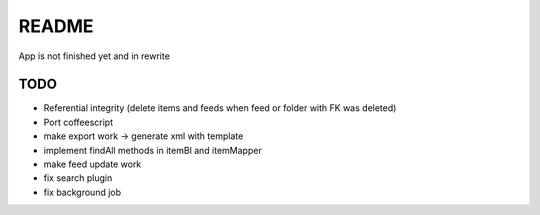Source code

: README
======
App is not finished yet and in rewrite


TODO
----

* Referential integrity (delete items and feeds when feed or folder with FK was deleted)
* Port coffeescript
* make export work -> generate xml with template
* implement findAll methods in itemBl and itemMapper
* make feed update work
* fix search plugin
* fix background job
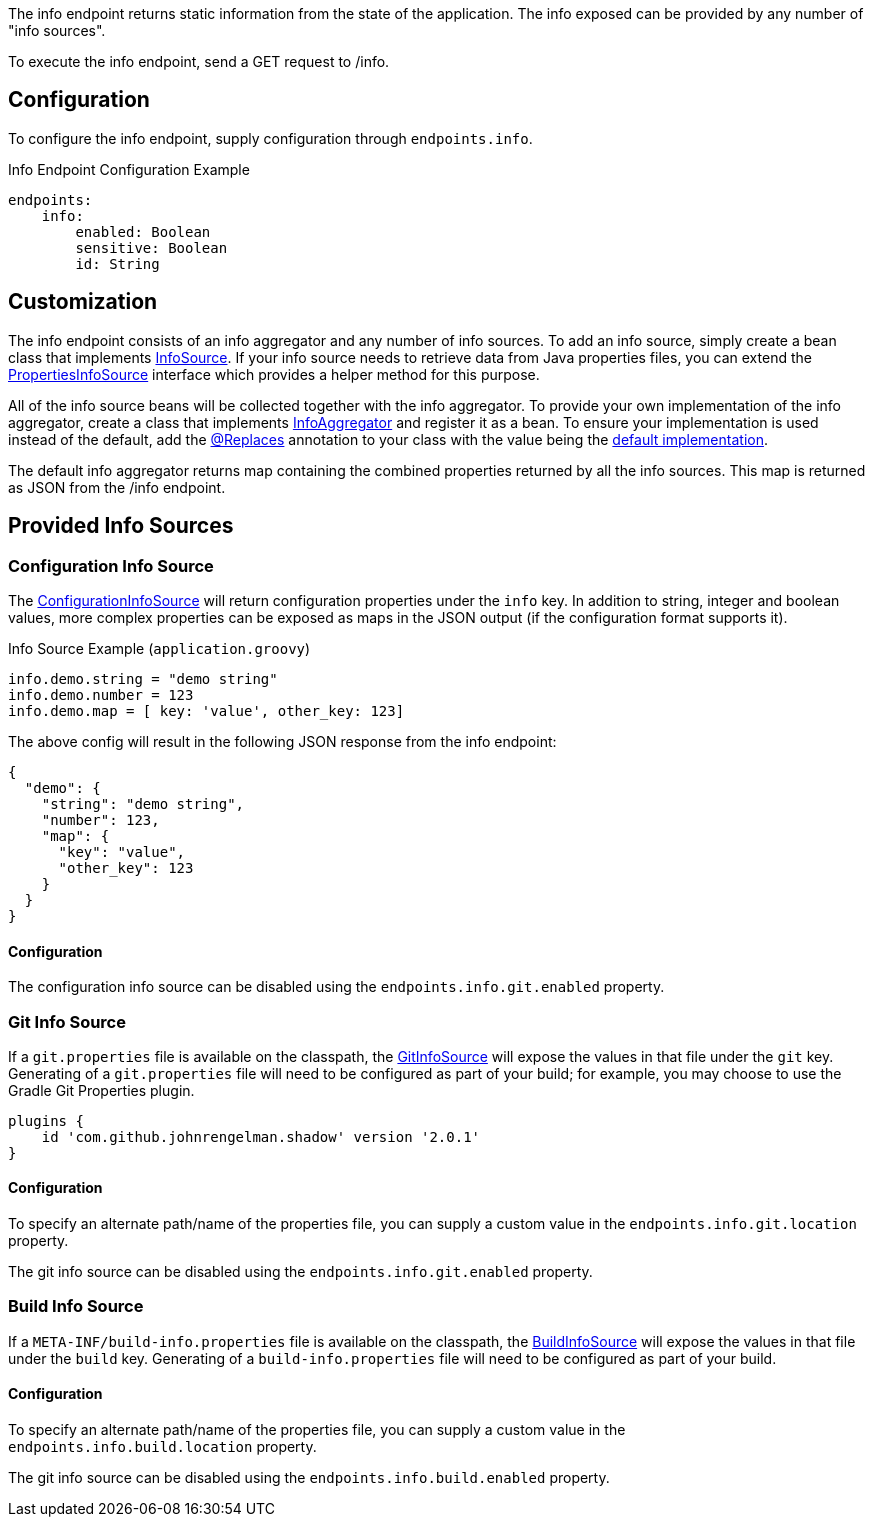 The info endpoint returns static information from the state of the application. The info exposed can be provided by any number of "info sources".

To execute the info endpoint, send a GET request to /info.

== Configuration

To configure the info endpoint, supply configuration through `endpoints.info`.

.Info Endpoint Configuration Example
[source,yaml]
----
endpoints:
    info:
        enabled: Boolean
        sensitive: Boolean
        id: String
----

== Customization

The info endpoint consists of an info aggregator and any number of info sources. To add an info source, simply create a bean class that implements link:{api}/io/micronaut/management/endpoint/info/source/InfoSource.html[InfoSource].  If your info source needs to retrieve data from Java properties files, you can extend the link:{api}/io/micronaut/management/endpoint/info/source/PropertiesInfoSource.html[PropertiesInfoSource] interface which provides a helper method for this purpose.

All of the info source beans will be collected together with the info aggregator. To provide your own implementation of the info aggregator, create a class that implements link:{api}/io/micronaut/management/endpoint/info/InfoAggregator.html[InfoAggregator] and register it as a bean. To ensure your implementation is used instead of the default, add the link:{api}/io/micronaut/context/annotation/Replaces.html[@Replaces] annotation to your class with the value being the link:{api}/io/micronaut/management/endpoint/info/impl/RxInfoAggregator.html[default implementation].

The default info aggregator returns map containing the combined properties returned by all the info sources. This map is returned as JSON from the /info endpoint.

== Provided Info Sources

=== Configuration Info Source

The link:{api}/io/micronaut/management/endpoint/info/source/ConfigurationInfoSource.html[ConfigurationInfoSource] will return configuration properties under the `info` key. In addition to string, integer and boolean values, more complex properties can be exposed as maps in the JSON output (if the configuration format supports it).

.Info Source Example (`application.groovy`)
[source,groovy]
----
info.demo.string = "demo string"
info.demo.number = 123
info.demo.map = [ key: 'value', other_key: 123]
----

The above config will result in the following JSON response from the info endpoint:

----
{
  "demo": {
    "string": "demo string",
    "number": 123,
    "map": {
      "key": "value",
      "other_key": 123
    }
  }
}
----

==== Configuration

The configuration info source can be disabled using the `endpoints.info.git.enabled` property.

=== Git Info Source

If a `git.properties` file is available on the classpath, the link:{api}/io/micronaut/management/endpoint/info/source/GitInfoSource.html[GitInfoSource] will expose the values in that file under the `git` key. Generating of a `git.properties` file will need to be configured as part of your build; for example, you may choose to use the Gradle Git Properties plugin.

[source,groovy]
----
plugins {
    id 'com.github.johnrengelman.shadow' version '2.0.1'
}
----

==== Configuration

To specify an alternate path/name of the properties file, you can supply a custom value in the `endpoints.info.git.location` property.

The git info source can be disabled using the `endpoints.info.git.enabled` property.

=== Build Info Source

If a `META-INF/build-info.properties` file is available on the classpath, the link:{api}/io/micronaut/management/endpoint/info/source/BuildInfoSource.html[BuildInfoSource] will expose the values in that file under the `build` key. Generating of a `build-info.properties` file will need to be configured as part of your build.

==== Configuration

To specify an alternate path/name of the properties file, you can supply a custom value in the `endpoints.info.build.location` property.

The git info source can be disabled using the `endpoints.info.build.enabled` property.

• WHAT THE TASK ASKS: Word-for-word copy, no pictures: write out the entries above in full.

• YOUR SOLUTION:
Source code

: README
======
App is not finished yet and in rewrite


TODO
----

* Referential integrity (delete items and feeds when feed or folder with FK was deleted)
* Port coffeescript
* make export work -> generate xml with template
* implement findAll methods in itemBl and itemMapper
* make feed update work
* fix search plugin
* fix background job
 The info endpoint returns static information from the state of the application. The info exposed can be provided by any number of "info sources".

To execute the info endpoint, send a GET request to /info.

== Configuration

To configure the info endpoint, supply configuration through `endpoints.info`.

.Info Endpoint Configuration Example
[source,yaml]
----
endpoints:
    info:
        enabled: Boolean
        sensitive: Boolean
        id: String
----

== Customization

The info endpoint consists of an info aggregator and any number of info sources. To add an info source, simply create a bean class that implements link:{api}/io/micronaut/management/endpoint/info/source/InfoSource.html[InfoSource].  If your info source needs to retrieve data from Java properties files, you can extend the link:{api}/io/micronaut/management/endpoint/info/source/PropertiesInfoSource.html[PropertiesInfoSource] interface which provides a helper method for this purpose.

All of the info source beans will be collected together with the info aggregator. To provide your own implementation of the info aggregator, create a class that implements link:{api}/io/micronaut/management/endpoint/info/InfoAggregator.html[InfoAggregator] and register it as a bean. To ensure your implementation is used instead of the default, add the link:{api}/io/micronaut/context/annotation/Replaces.html[@Replaces] annotation to your class with the value being the link:{api}/io/micronaut/management/endpoint/info/impl/RxInfoAggregator.html[default implementation].

The default info aggregator returns map containing the combined properties returned by all the info sources. This map is returned as JSON from the /info endpoint.

== Provided Info Sources

=== Configuration Info Source

The link:{api}/io/micronaut/management/endpoint/info/source/ConfigurationInfoSource.html[ConfigurationInfoSource] will return configuration properties under the `info` key. In addition to string, integer and boolean values, more complex properties can be exposed as maps in the JSON output (if the configuration format supports it).

.Info Source Example (`application.groovy`)
[source,groovy]
----
info.demo.string = "demo string"
info.demo.number = 123
info.demo.map = [ key: 'value', other_key: 123]
----

The above config will result in the following JSON response from the info endpoint:

----
{
  "demo": {
    "string": "demo string",
    "number": 123,
    "map": {
      "key": "value",
      "other_key": 123
    }
  }
}
----

==== Configuration

The configuration info source can be disabled using the `endpoints.info.git.enabled` property.

=== Git Info Source

If a `git.properties` file is available on the classpath, the link:{api}/io/micronaut/management/endpoint/info/source/GitInfoSource.html[GitInfoSource] will expose the values in that file under the `git` key. Generating of a `git.properties` file will need to be configured as part of your build; for example, you may choose to use the Gradle Git Properties plugin.

[source,groovy]
----
plugins {
    id 'com.github.johnrengelman.shadow' version '2.0.1'
}
----

==== Configuration

To specify an alternate path/name of the properties file, you can supply a custom value in the `endpoints.info.git.location` property.

The git info source can be disabled using the `endpoints.info.git.enabled` property.

=== Build Info Source

If a `META-INF/build-info.properties` file is available on the classpath, the link:{api}/io/micronaut/management/endpoint/info/source/BuildInfoSource.html[BuildInfoSource] will expose the values in that file under the `build` key. Generating of a `build-info.properties` file will need to be configured as part of your build.

==== Configuration

To specify an alternate path/name of the properties file, you can supply a custom value in the `endpoints.info.build.location` property.

The git info source can be disabled using the `endpoints.info.build.enabled` property.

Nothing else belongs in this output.